Explore the material:
a - In the legal citation extract, what does it say a motion for reargument is not?
b - Please list every case title that appears in full in the legal citation extract.

Kennedy v. Invacare Corp., 2006 WL 488590, at *1 (Del. Super. Jan. 31, 2006).
Woodward v. Farm Family Cas. Ins. Co., 2001 WL 1456865, at *1 (Del. Super. Aug. 24, 2001).
Id.
Plummer v. Sherman, 2004 WL 63414, at *2 (Del. Super. Jan. 14, 2004); see also Bd. of Managers of the Del. Crim. Justice Info. Sys. v. Gannett Co., 2003 WL 1579170, at *3-4 (Del. Super. Jan. 17, 2003) rev 'd on other grounds, Gannett Co. v. Bd. of Managers of the Del. Crim. Justice Info. Sys., 840 A.2d 1232 (Del. 2003).
2. In other words, a motion for reargument is "not a device for raising new arguments or stringing out the length of time for making an argument." Such tactics frustrate the efficient use of judicial resources, place the opposing party in an unfair position, and stymie "the orderly process of reaching closure on the issues."
Gannett, 2003 WL 1579170, at *1.
Plummer, 2004 WL 63414, at *2.

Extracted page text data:
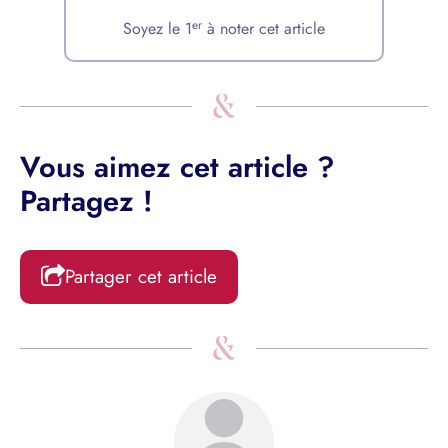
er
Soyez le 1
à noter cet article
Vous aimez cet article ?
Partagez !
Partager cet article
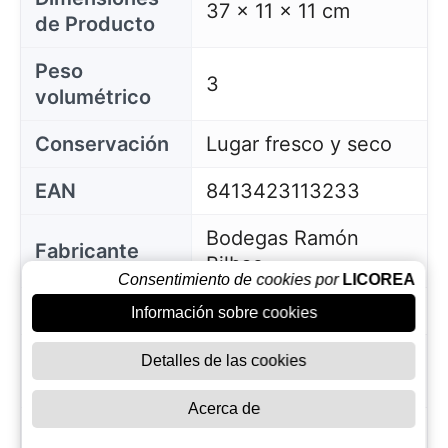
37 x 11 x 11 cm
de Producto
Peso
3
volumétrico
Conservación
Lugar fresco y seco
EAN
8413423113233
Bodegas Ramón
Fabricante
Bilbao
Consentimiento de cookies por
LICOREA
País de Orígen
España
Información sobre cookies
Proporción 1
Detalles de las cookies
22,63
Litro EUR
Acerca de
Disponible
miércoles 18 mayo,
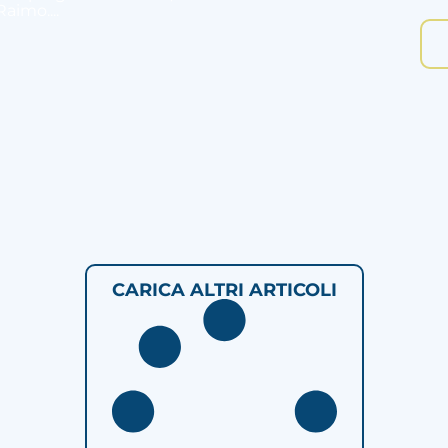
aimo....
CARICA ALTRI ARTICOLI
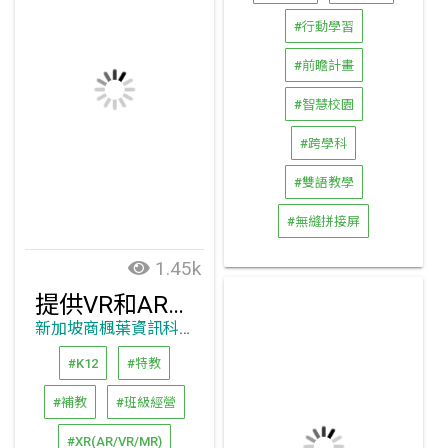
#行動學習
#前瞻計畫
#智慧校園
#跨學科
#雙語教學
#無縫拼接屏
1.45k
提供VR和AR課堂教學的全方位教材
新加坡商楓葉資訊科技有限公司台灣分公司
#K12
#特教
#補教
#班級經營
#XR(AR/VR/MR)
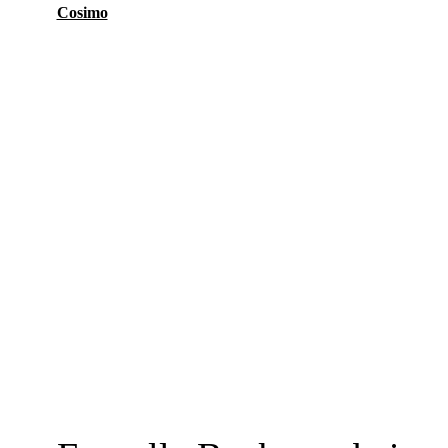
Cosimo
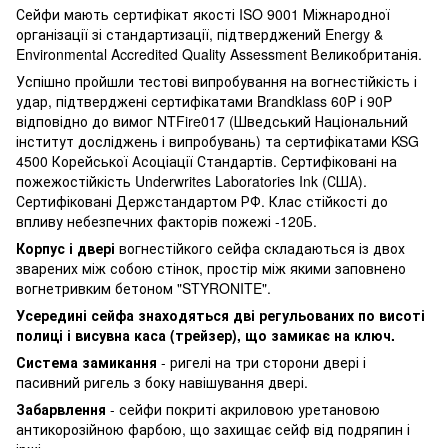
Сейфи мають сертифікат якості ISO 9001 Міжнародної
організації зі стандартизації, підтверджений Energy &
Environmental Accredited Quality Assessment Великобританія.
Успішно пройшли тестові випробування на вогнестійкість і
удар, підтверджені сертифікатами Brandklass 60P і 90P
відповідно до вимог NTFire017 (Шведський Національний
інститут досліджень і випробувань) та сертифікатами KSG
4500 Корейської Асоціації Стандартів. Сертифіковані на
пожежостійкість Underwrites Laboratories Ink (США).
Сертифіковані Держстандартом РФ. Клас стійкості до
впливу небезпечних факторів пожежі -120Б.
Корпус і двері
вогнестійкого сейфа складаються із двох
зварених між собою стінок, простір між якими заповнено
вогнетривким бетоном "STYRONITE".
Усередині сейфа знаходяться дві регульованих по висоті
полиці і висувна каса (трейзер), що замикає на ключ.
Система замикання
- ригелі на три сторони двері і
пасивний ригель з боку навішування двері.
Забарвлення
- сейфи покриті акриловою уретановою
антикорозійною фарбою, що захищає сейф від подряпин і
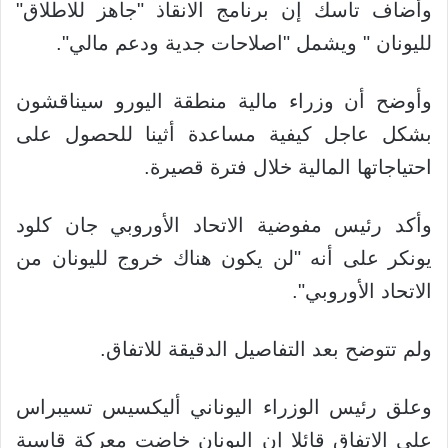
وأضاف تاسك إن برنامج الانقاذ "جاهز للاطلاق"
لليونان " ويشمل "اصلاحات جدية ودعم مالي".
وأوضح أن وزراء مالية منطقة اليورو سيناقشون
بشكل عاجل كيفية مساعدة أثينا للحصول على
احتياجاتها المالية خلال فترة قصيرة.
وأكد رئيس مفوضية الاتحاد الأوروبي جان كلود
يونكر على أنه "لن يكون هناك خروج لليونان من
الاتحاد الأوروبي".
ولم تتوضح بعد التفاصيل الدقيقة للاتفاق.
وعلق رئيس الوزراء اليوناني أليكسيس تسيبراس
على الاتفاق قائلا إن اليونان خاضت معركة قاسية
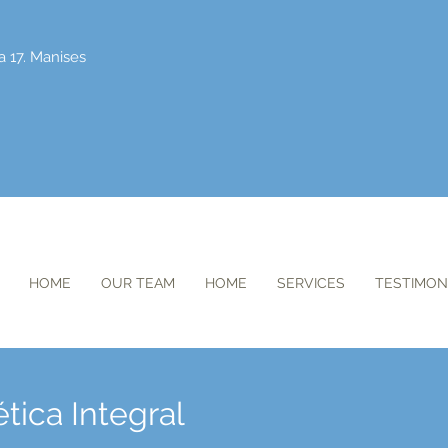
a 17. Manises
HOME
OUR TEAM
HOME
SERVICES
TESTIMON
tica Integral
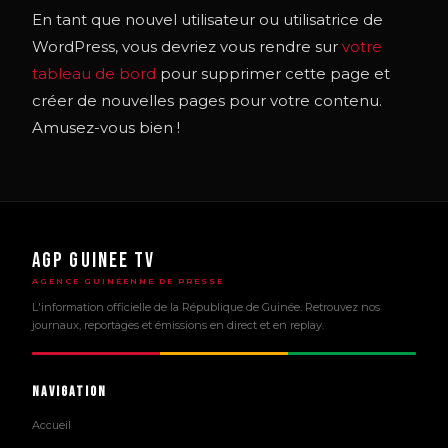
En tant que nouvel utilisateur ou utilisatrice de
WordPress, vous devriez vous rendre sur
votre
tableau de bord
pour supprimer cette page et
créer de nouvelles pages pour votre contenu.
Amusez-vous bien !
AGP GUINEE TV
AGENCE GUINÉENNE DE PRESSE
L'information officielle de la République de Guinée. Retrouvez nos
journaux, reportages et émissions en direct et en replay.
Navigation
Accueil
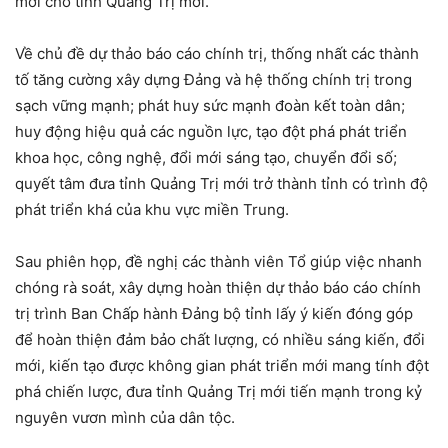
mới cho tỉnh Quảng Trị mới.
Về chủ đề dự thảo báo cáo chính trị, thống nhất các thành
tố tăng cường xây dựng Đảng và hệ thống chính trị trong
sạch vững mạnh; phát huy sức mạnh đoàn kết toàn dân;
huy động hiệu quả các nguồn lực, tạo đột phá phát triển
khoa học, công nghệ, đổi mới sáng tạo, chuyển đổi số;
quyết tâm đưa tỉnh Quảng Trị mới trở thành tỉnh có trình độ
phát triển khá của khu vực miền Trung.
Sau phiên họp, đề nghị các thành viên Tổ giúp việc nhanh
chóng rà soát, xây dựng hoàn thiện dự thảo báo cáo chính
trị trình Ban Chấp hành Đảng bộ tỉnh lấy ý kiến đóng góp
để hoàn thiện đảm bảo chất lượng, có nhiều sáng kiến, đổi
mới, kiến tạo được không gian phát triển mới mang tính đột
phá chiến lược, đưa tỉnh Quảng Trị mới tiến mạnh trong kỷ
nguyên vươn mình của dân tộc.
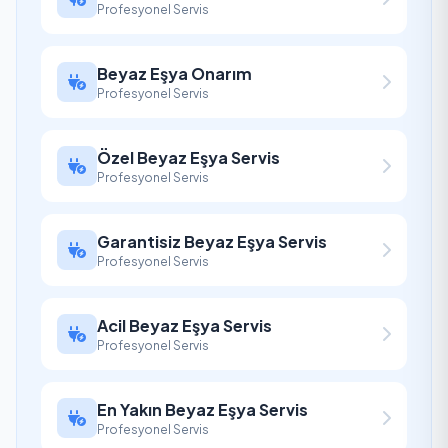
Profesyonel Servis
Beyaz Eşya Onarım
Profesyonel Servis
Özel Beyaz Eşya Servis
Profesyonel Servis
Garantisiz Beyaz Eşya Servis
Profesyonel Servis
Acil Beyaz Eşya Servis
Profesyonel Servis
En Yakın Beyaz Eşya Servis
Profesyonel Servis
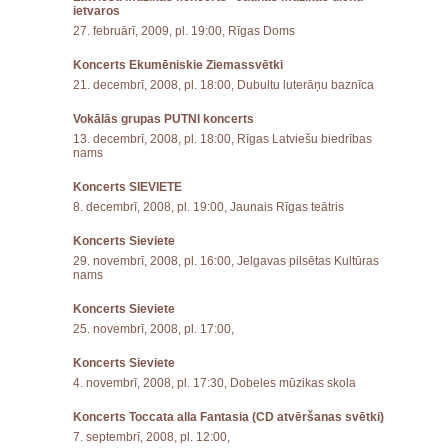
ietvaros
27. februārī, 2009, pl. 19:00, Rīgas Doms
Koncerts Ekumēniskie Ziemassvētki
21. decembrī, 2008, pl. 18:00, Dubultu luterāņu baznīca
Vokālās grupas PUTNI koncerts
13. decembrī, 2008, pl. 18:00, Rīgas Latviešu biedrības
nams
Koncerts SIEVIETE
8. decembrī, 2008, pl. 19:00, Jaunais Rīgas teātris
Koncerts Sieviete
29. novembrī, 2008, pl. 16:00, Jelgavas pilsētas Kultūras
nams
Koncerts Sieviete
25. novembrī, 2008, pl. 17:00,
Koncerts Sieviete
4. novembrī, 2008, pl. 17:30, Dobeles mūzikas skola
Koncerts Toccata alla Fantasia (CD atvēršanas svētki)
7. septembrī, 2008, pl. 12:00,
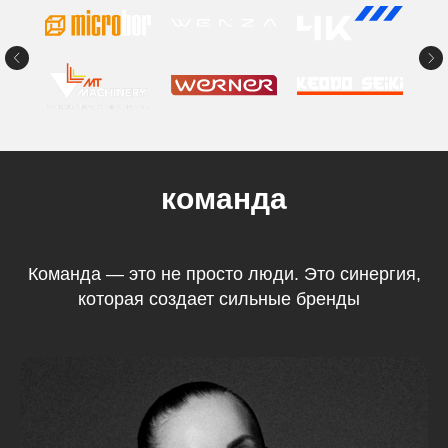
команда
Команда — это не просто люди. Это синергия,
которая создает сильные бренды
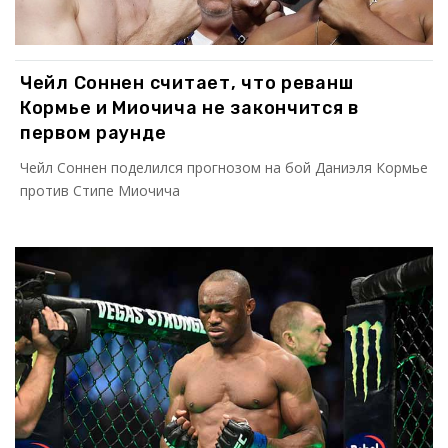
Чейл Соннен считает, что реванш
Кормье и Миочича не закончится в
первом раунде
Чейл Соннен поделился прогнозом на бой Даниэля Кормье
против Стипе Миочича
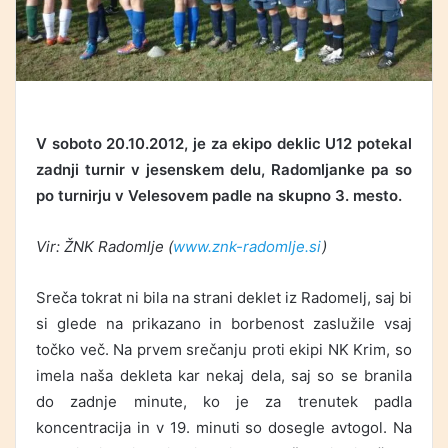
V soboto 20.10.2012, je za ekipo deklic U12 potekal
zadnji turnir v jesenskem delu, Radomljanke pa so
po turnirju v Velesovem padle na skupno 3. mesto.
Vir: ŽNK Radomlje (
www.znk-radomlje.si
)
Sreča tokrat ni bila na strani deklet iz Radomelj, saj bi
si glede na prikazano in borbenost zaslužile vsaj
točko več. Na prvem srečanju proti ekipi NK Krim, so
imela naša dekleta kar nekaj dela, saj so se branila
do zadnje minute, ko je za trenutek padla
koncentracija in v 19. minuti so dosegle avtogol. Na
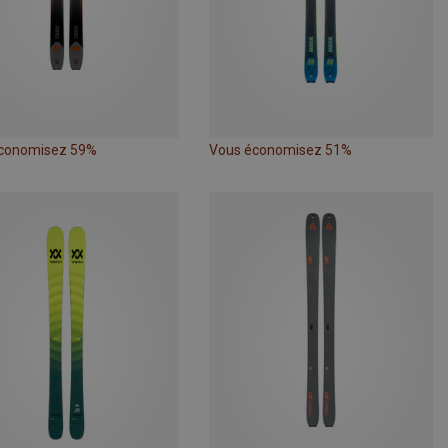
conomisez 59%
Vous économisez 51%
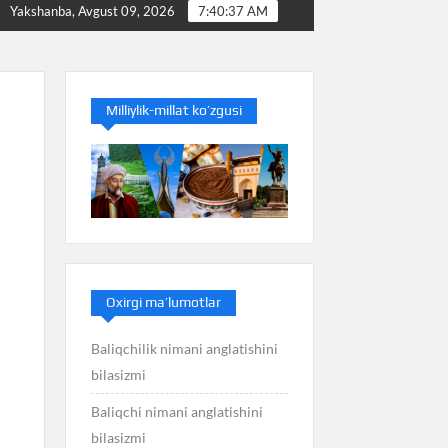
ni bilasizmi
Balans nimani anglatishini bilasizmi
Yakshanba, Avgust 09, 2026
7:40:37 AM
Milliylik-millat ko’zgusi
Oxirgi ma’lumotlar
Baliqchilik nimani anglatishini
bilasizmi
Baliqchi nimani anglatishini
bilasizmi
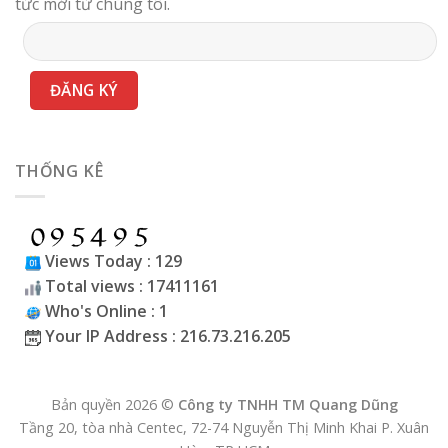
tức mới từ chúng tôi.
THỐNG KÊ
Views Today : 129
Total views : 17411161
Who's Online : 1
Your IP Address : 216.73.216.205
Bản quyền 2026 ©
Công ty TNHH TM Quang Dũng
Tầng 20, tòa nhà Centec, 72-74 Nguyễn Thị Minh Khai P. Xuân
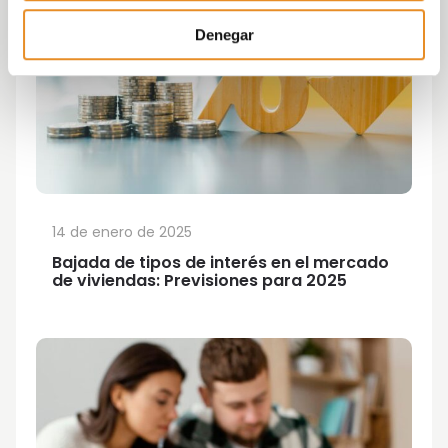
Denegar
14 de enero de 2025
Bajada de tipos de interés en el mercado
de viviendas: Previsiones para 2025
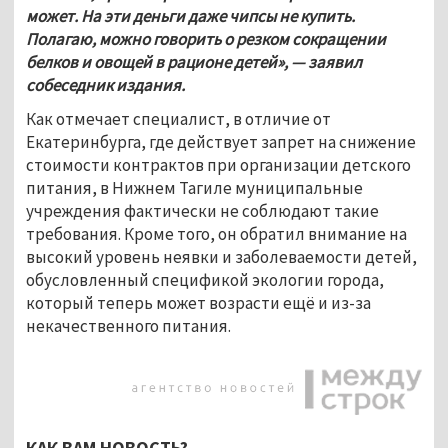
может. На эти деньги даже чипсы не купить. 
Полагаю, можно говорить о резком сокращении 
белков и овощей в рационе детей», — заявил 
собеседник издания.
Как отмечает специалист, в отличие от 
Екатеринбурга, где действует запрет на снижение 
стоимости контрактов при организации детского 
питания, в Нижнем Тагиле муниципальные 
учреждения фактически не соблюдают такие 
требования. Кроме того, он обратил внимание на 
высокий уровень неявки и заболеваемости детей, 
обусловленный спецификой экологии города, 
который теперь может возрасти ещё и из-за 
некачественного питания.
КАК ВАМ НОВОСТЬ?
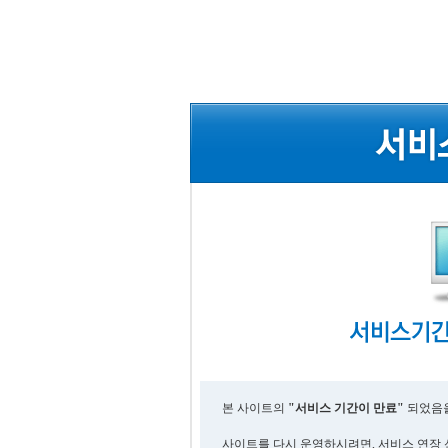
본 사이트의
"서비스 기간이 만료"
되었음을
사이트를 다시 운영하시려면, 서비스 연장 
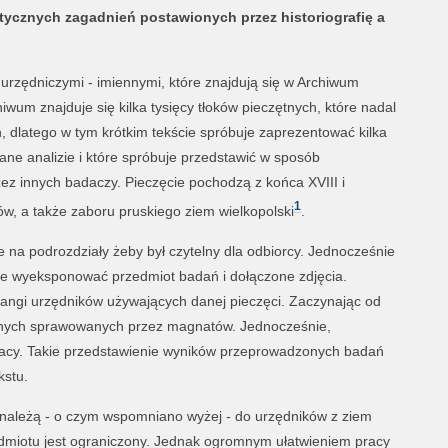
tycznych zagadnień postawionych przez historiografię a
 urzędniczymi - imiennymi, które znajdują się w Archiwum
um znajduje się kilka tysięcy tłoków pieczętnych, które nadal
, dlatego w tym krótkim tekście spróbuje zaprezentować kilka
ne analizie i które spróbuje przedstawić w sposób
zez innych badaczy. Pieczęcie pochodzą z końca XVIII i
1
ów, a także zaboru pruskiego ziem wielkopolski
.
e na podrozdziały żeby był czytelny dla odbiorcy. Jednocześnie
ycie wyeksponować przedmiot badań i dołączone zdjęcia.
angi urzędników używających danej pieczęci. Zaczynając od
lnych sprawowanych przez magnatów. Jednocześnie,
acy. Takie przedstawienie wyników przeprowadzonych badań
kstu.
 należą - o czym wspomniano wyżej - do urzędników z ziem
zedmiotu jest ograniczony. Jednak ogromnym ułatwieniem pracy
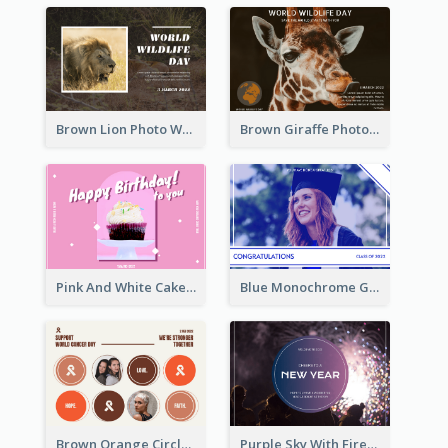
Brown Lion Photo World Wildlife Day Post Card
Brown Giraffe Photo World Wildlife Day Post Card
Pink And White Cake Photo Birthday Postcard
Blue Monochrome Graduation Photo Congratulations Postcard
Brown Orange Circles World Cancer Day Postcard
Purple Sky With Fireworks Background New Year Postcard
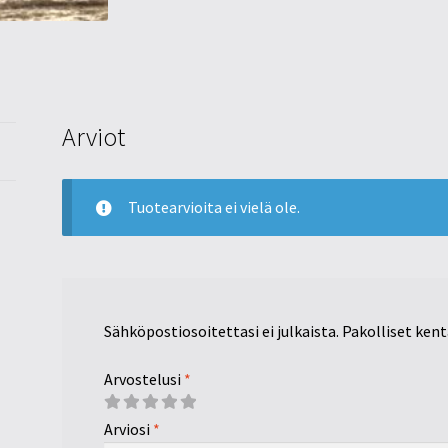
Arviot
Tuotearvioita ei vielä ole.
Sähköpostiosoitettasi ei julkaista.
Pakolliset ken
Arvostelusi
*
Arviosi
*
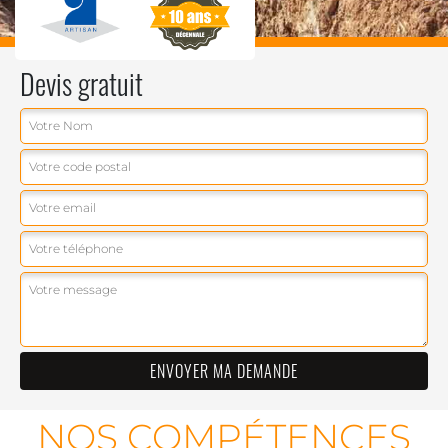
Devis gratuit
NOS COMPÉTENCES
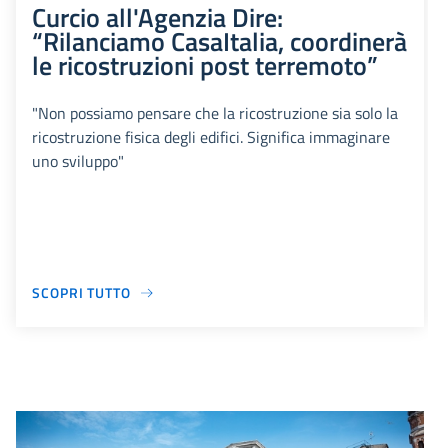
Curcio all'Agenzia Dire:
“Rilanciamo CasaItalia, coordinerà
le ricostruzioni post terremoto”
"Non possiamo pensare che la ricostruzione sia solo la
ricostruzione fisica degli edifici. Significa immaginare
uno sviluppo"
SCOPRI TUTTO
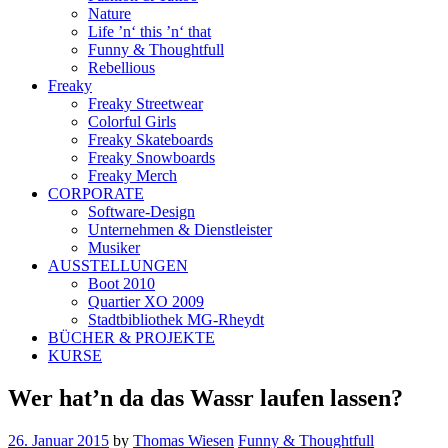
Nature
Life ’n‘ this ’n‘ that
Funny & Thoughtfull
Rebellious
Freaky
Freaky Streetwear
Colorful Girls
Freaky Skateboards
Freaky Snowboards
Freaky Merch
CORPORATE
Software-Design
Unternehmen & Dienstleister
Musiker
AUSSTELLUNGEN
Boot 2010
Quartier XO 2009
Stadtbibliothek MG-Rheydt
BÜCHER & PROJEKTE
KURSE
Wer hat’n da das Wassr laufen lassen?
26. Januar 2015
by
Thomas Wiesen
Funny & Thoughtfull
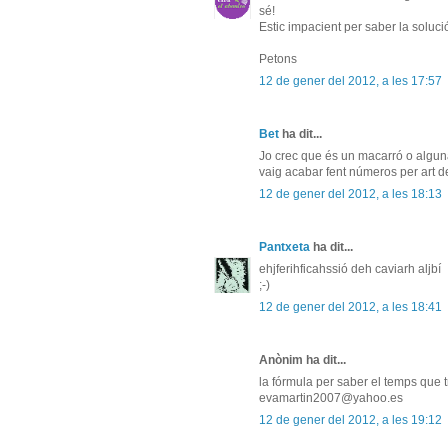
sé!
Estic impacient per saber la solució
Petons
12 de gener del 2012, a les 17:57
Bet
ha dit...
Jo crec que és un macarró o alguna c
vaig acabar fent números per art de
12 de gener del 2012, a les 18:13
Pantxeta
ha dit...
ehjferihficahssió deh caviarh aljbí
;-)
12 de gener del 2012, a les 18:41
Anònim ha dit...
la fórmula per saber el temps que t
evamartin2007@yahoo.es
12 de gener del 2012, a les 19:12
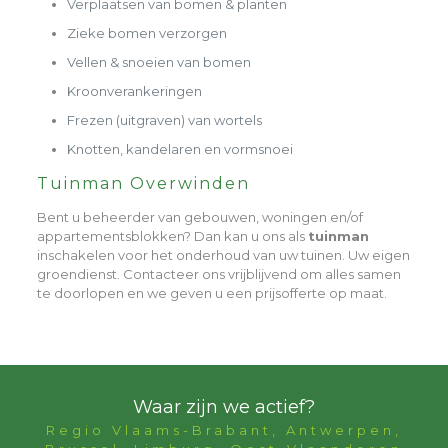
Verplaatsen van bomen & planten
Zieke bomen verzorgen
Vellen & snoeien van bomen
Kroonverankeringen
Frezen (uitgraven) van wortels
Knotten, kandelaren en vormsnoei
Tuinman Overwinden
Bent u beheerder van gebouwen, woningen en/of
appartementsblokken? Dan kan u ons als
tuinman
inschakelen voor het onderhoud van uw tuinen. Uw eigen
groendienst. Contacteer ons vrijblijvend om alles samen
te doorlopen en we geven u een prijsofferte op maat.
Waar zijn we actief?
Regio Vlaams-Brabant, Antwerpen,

Responses by task:
a - It is "not a device for raising new arguments or stringing out the length of time for making an argument."

b -
- Kennedy v. Invacare Corp.
- Woodward v. Farm Family Cas. Ins. Co.
- Plummer v. Sherman
- Bd. of Managers of the Del. Crim. Justice Info. Sys. v. Gannett Co.
- Gannett Co. v. Bd. of Managers of the Del. Crim. Justice Info. Sys.